Por R.S.Merces
“Não havíamos percebido que
aquilo que o público realmente abomina na homossexualidade não é a coisa em si,
mas o fato de ser obrigado a pensar nela.”, assim escreve E. M. Forster nas
notas finais de seu romance, “Maurice”. A frase vem seguida de “Maurice talvez
escape”.
O livro escrito estre os
anos de 1913 e 1914 permaneceu guardado até sua publicação em 1971. O tema
homossexualidade era ainda restrito na literatura e podemos apontar o início do
modernismo como grande difusor de um novo pensamento sobre o homem. Publicações
como “O quarto de Jacob” de Virginia Woolf e “Ulysses” de James Joyce,
apresentam o amor de um jovem por seu amigo e uma androginia masculina,
respectivamente. Contudo somente depois dos anos 60, movimentos de grupos
homossexuais possibilitam a leitura do amor não estereotipado de Forster.
Maurice é um homem “comum”, “desajeitado”,
sem nenhuma caracterização, o que o deixa até mesmo desorientado no
reconhecimento de seu amor por Clive, um intelectual que busca nos
conhecimentos gregos sua identidade. Contrariando a tradição, existe aqui um
final feliz, o que torna o enredo quase impossível à sociedade tradicional da
época em que foi escrito.
Se o século XX trouxe um
grande avanço quanto ao reconhecimento do amor de um homem por outro homem,
infelizmente somos, diariamente, confortados por pensamentos arcaicos
principalmente por ideologias religiosas. As palavras de Forster escritas em setembro
de 1960 são tão atuais quanto seu romance.
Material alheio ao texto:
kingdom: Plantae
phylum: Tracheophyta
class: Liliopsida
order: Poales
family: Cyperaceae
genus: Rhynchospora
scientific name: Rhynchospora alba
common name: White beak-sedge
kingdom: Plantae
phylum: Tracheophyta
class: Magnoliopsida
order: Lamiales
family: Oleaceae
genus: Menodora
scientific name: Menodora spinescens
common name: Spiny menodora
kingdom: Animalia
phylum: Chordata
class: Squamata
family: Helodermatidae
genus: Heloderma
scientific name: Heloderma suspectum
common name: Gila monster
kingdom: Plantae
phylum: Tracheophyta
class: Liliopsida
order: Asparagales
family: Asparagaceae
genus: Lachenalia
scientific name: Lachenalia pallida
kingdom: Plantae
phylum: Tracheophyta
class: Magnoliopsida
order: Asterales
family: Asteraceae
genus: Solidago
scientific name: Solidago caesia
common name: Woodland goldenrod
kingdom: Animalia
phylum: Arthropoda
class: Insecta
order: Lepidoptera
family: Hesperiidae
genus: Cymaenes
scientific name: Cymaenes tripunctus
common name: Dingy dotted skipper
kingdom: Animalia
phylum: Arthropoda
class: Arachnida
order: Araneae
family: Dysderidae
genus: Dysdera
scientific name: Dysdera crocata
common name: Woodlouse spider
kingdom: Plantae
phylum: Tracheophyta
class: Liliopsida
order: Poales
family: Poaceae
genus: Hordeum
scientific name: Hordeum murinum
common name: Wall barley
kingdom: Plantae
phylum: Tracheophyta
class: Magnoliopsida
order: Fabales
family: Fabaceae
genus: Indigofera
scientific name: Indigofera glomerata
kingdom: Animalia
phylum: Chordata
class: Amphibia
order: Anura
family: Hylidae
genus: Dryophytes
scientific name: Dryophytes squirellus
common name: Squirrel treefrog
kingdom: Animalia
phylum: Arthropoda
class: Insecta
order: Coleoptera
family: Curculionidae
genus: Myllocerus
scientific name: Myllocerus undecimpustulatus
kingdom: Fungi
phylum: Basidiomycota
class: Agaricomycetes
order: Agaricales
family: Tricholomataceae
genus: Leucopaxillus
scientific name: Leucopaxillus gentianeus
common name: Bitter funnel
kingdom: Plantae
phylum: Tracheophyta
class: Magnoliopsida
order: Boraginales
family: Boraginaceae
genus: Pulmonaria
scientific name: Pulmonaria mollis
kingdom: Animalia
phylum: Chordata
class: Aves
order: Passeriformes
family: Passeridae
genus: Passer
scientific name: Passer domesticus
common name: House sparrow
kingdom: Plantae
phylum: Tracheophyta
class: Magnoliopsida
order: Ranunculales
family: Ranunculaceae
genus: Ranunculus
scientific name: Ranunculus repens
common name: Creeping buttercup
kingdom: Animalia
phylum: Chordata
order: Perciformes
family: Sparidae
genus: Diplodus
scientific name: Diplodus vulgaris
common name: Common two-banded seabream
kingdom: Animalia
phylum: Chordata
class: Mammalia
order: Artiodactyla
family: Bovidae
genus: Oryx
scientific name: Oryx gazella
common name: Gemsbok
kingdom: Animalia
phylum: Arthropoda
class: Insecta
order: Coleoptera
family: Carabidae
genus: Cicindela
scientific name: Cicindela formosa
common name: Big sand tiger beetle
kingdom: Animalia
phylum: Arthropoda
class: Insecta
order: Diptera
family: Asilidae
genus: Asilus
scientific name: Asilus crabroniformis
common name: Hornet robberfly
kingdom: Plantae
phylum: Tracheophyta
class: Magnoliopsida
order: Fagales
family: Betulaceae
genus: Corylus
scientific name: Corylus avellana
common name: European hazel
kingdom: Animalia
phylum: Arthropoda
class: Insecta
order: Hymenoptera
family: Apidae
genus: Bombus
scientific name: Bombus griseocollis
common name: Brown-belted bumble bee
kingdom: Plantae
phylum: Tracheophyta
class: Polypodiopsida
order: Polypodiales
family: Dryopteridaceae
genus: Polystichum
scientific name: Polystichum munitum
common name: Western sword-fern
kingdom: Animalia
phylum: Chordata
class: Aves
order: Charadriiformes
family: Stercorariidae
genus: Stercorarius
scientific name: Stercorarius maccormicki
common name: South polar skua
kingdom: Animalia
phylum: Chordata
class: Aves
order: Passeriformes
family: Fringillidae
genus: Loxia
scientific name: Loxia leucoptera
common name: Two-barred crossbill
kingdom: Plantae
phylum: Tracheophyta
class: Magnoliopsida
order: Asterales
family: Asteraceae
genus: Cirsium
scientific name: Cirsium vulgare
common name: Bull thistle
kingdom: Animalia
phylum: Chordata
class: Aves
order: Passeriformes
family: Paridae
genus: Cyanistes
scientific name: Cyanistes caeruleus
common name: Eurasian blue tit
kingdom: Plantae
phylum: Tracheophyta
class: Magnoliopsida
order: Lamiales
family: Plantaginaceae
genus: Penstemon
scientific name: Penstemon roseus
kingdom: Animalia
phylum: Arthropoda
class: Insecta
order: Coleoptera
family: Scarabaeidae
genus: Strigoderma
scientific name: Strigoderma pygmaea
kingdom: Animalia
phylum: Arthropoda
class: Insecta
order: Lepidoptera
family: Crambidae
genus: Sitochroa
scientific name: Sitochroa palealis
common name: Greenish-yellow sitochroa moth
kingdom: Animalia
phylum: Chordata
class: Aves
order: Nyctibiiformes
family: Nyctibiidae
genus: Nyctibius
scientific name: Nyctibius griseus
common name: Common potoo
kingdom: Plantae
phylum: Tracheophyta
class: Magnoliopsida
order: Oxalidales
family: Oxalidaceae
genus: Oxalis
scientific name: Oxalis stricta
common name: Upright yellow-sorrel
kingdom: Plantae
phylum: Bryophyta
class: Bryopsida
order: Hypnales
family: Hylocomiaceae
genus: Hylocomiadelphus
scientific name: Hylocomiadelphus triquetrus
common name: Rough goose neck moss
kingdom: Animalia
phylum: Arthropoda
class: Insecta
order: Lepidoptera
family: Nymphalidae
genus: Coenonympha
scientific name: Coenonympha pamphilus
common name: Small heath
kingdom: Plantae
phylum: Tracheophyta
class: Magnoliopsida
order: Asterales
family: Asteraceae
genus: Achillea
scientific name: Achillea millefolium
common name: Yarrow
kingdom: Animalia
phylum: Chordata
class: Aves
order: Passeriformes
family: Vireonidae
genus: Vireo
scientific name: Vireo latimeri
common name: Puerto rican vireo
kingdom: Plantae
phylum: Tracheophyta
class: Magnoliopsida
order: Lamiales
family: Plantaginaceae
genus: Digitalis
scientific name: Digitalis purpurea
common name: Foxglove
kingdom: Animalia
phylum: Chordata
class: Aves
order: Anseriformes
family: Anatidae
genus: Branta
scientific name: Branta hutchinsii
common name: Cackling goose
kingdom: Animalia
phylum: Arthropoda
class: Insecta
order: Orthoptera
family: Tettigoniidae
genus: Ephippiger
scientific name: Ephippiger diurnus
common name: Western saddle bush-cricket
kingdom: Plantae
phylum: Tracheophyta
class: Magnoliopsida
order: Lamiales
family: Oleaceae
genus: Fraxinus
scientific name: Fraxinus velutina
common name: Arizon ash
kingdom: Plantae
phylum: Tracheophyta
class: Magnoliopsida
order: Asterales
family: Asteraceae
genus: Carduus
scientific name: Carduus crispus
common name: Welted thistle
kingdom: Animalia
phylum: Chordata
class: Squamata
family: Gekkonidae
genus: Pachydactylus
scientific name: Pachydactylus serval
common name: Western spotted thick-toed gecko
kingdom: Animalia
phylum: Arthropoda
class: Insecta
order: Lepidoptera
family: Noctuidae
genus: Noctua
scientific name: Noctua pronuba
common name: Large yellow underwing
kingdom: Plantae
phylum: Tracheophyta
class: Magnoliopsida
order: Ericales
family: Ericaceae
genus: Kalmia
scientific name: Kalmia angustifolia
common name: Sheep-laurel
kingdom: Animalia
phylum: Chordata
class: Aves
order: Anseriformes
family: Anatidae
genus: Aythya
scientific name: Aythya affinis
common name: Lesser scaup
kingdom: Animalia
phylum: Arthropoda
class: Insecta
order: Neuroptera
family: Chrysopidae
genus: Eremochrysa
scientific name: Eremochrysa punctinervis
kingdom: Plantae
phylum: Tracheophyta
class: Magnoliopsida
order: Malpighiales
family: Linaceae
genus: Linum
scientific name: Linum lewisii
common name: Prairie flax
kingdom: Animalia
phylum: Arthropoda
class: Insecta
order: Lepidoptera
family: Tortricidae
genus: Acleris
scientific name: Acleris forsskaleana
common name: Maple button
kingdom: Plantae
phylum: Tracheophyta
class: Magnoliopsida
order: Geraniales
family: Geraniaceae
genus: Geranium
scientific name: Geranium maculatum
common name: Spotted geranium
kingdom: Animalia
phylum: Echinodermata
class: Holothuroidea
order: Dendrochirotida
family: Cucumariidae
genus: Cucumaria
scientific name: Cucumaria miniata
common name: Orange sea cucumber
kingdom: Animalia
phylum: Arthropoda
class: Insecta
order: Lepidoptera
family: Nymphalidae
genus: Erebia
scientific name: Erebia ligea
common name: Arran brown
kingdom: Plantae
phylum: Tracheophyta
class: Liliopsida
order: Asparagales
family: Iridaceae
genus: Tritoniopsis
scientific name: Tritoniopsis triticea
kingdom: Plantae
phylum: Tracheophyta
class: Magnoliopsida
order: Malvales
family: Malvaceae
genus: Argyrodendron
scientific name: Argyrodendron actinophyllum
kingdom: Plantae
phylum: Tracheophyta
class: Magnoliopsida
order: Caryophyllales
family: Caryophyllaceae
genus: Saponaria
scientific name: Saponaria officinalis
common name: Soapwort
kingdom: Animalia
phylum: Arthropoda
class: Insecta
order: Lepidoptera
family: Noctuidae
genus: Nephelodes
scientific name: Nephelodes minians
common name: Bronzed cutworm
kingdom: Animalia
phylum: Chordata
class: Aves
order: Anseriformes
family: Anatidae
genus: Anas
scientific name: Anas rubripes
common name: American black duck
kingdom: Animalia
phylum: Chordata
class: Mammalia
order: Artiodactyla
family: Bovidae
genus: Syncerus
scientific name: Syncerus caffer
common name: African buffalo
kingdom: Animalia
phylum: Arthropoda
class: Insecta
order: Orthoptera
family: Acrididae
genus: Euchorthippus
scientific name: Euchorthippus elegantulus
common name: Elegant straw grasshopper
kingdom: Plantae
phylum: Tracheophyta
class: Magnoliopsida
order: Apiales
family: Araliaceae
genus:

Acompanhamos nos últimos dias
as agressões virtuais sofridas pela escritora Lilian Farias na divulgação de
seu novo romance “Mulheres que não sabem chorar”. Por enquanto só tivemos a
publicação da sinopse do livro e de seu referido tema, a homossexualidade
feminina. Contudo as poucas palavras já causaram desconforto na internet e a
autora tem recebido mensagens de ódio e comentários ofensivos tanto ao texto
quanto à sua vida pessoal.
É comum que escritores sejam
constantemente confundidos com suas narrativas, criando neles a personificação
da verdade falha no texto. Esses limites, não reconhecíveis, no trabalho de
Lilian Farias demonstra o quanto ainda vivemos em uma sociedade que não quer
pensar na possibilidade de um verdadeiro amor entre pessoas do mesmo sexo.
As redes sociais hoje em sua
grande abrangência de usuários comportam infinitas representações de ideologias
marcantes do século XXI. E é essa liberdade que torna esse livro possível mesmo
com as diversas denúncias contra a página de divulgação.
“Mulheres que não sabem chorar”
não ficará guardado em uma gaveta por 56 anos e ainda esse ano os leitores
poderão conferir o romance dessas duas “ainda misteriosas” personagens.
E aos preconceituosos
de plantão, lembrem-se de que ninguém precisa de salvação, precisamos é de
A.M.O.R. Lembrem-se de que a resistência criou a guerra e a guerra dizimou milhões
de pessoas. Lembrem-se de que não são obrigados a ler nada que não quiserem
ler. Lembrem-se de que somos humanos, somente ISSO.